=== Task details ===
Your output must reproduce all the records below precisely and contain no pictures.

Data entries:
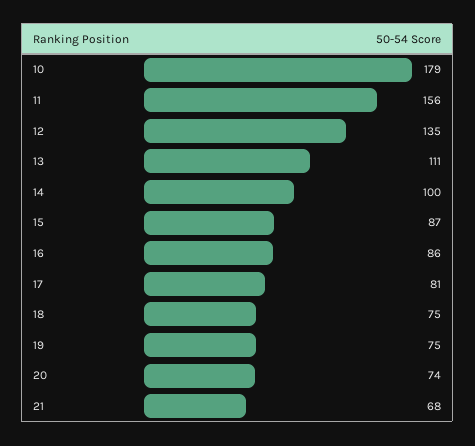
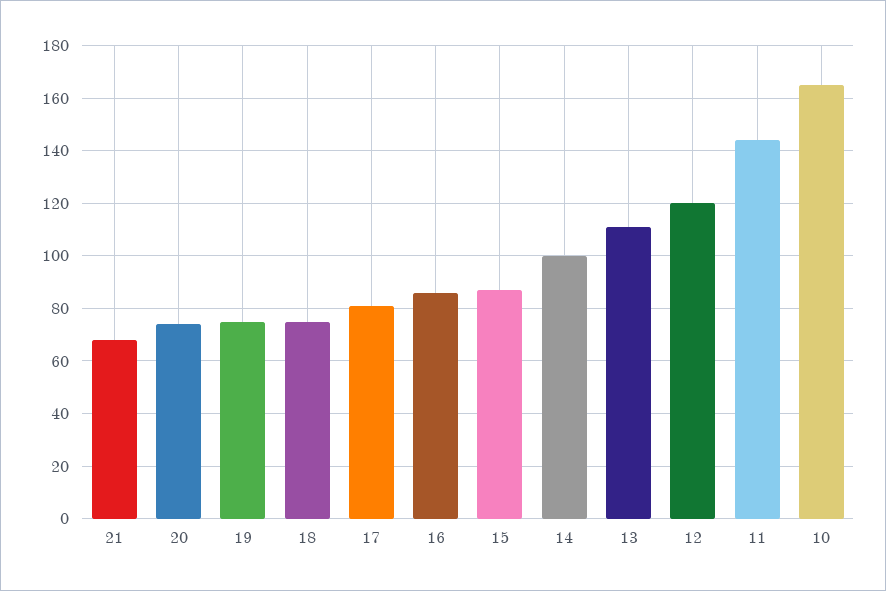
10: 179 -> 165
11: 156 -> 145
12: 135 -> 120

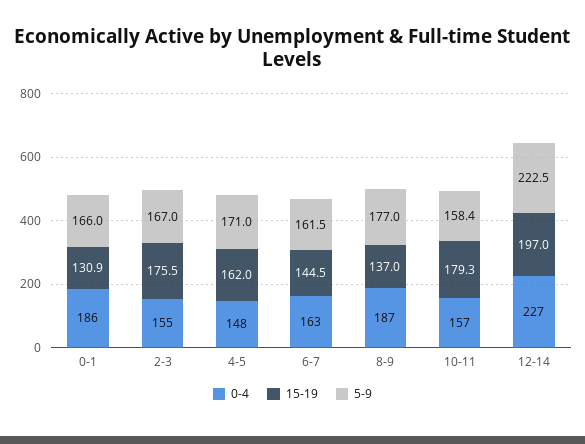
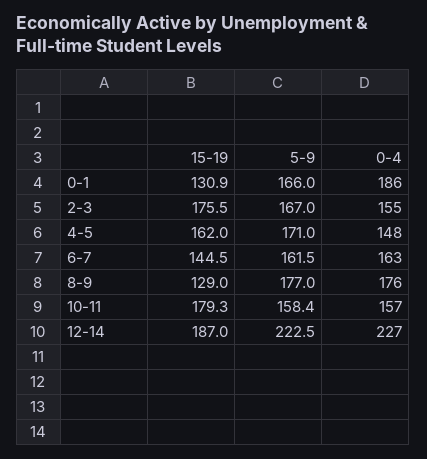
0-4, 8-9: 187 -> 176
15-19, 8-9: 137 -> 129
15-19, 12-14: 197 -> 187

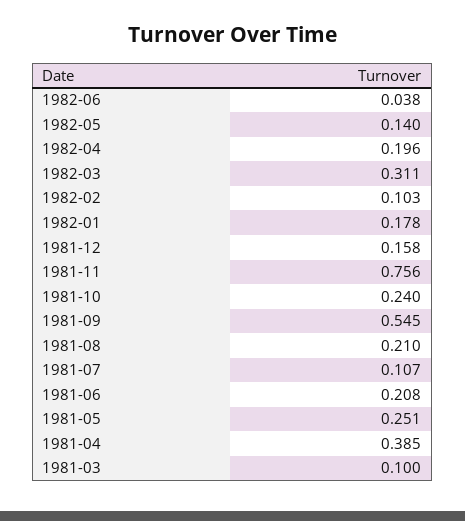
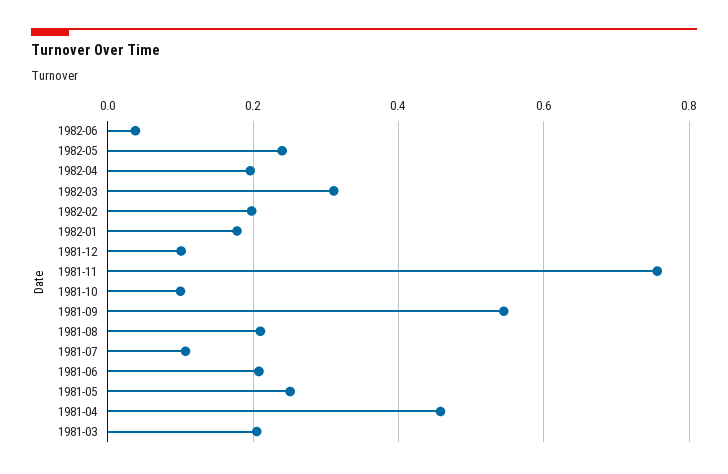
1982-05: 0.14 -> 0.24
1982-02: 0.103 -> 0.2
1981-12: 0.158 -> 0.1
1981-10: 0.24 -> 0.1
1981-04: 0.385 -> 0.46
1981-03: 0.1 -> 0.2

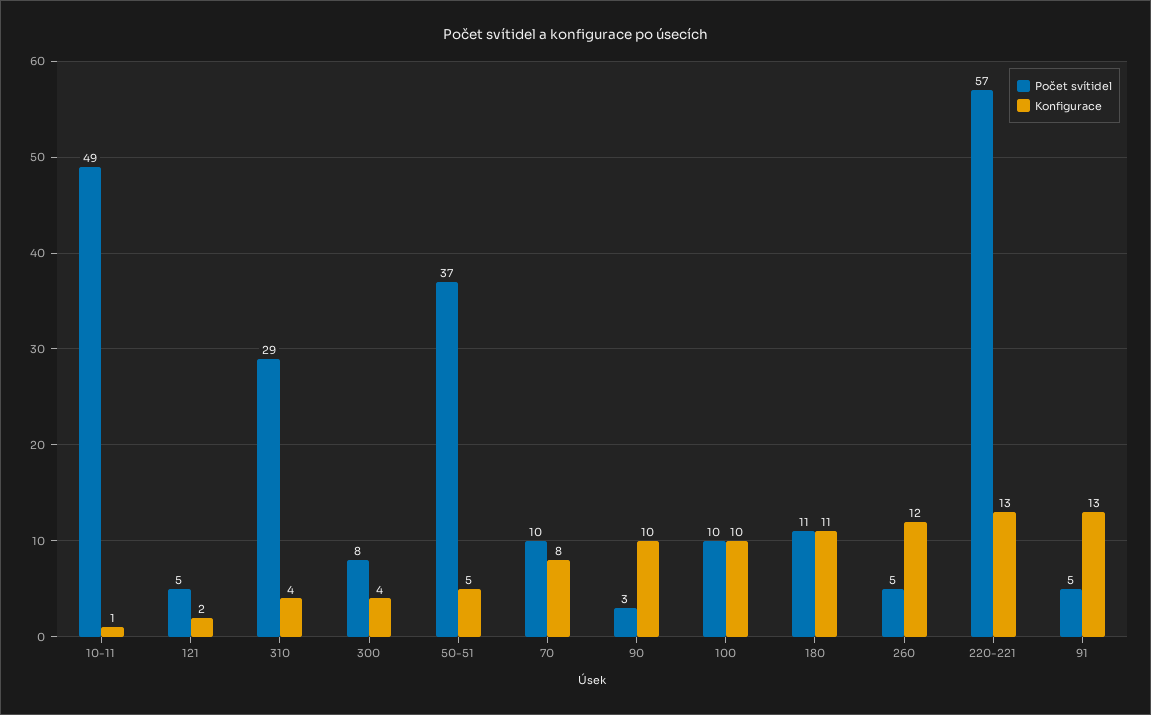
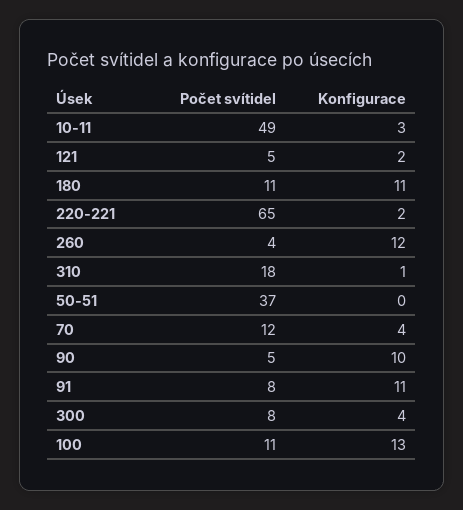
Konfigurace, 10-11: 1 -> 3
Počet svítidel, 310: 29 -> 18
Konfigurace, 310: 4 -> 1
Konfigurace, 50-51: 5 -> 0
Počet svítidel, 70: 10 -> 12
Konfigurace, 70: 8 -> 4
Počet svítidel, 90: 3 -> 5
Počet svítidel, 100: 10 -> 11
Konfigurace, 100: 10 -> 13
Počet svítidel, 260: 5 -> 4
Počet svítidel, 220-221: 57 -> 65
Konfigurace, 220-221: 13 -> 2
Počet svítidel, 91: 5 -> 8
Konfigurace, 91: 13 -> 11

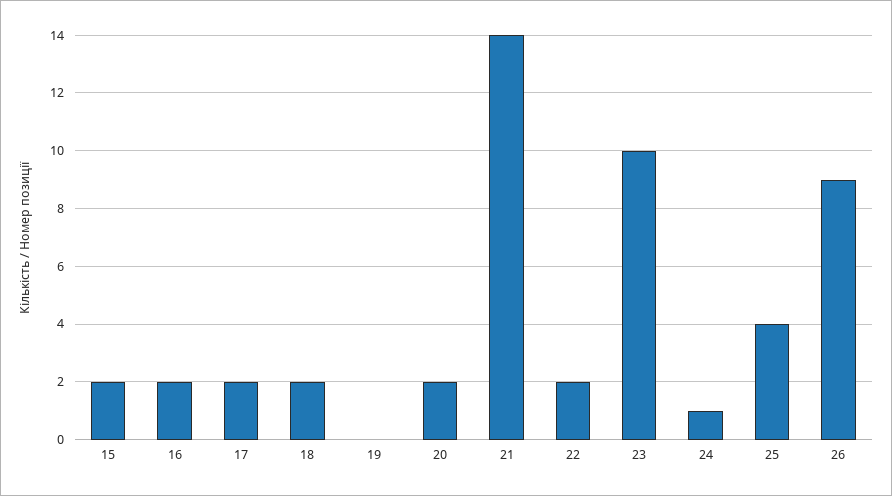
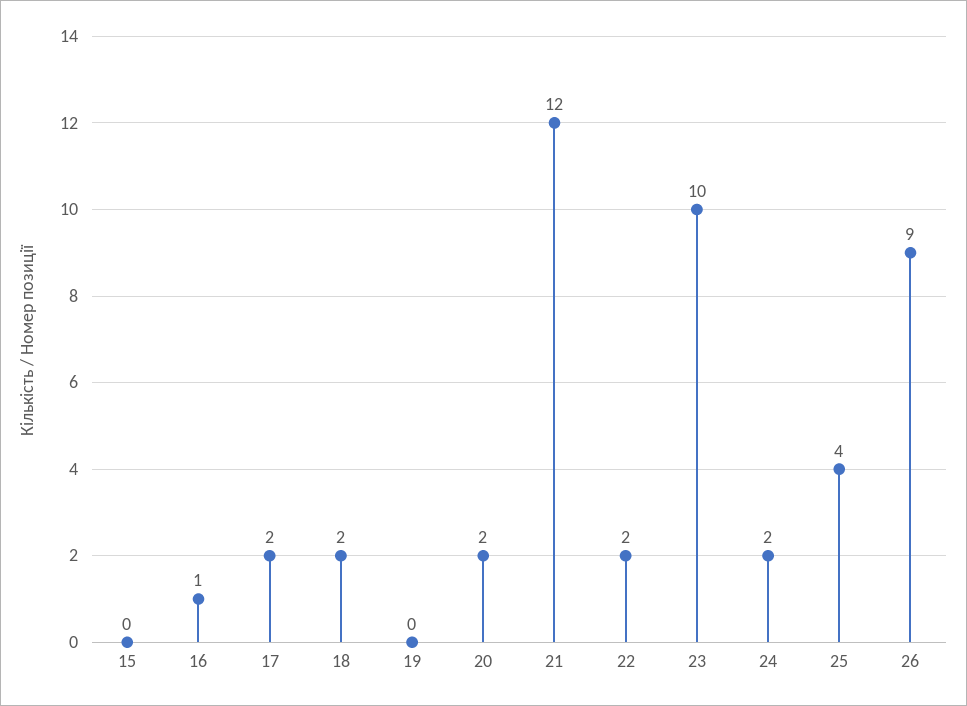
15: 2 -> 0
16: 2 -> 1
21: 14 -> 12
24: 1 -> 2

=== Your solution ===
10: 179 -> 165
11: 156 -> 145
12: 135 -> 120

0-4, 8-9: 187 -> 176
15-19, 8-9: 137 -> 129
15-19, 12-14: 197 -> 187

1982-05: 0.14 -> 0.24
1982-02: 0.103 -> 0.2
1981-12: 0.158 -> 0.1
1981-10: 0.24 -> 0.1
1981-04: 0.385 -> 0.46
1981-03: 0.1 -> 0.2

Konfigurace, 10-11: 1 -> 3
Počet svítidel, 310: 29 -> 18
Konfigurace, 310: 4 -> 1
Konfigurace, 50-51: 5 -> 0
Počet svítidel, 70: 10 -> 12
Konfigurace, 70: 8 -> 4
Počet svítidel, 90: 3 -> 5
Počet svítidel, 100: 10 -> 11
Konfigurace, 100: 10 -> 13
Počet svítidel, 260: 5 -> 4
Počet svítidel, 220-221: 57 -> 65
Konfigurace, 220-221: 13 -> 2
Počet svítidel, 91: 5 -> 8
Konfigurace, 91: 13 -> 11

15: 2 -> 0
16: 2 -> 1
21: 14 -> 12
24: 1 -> 2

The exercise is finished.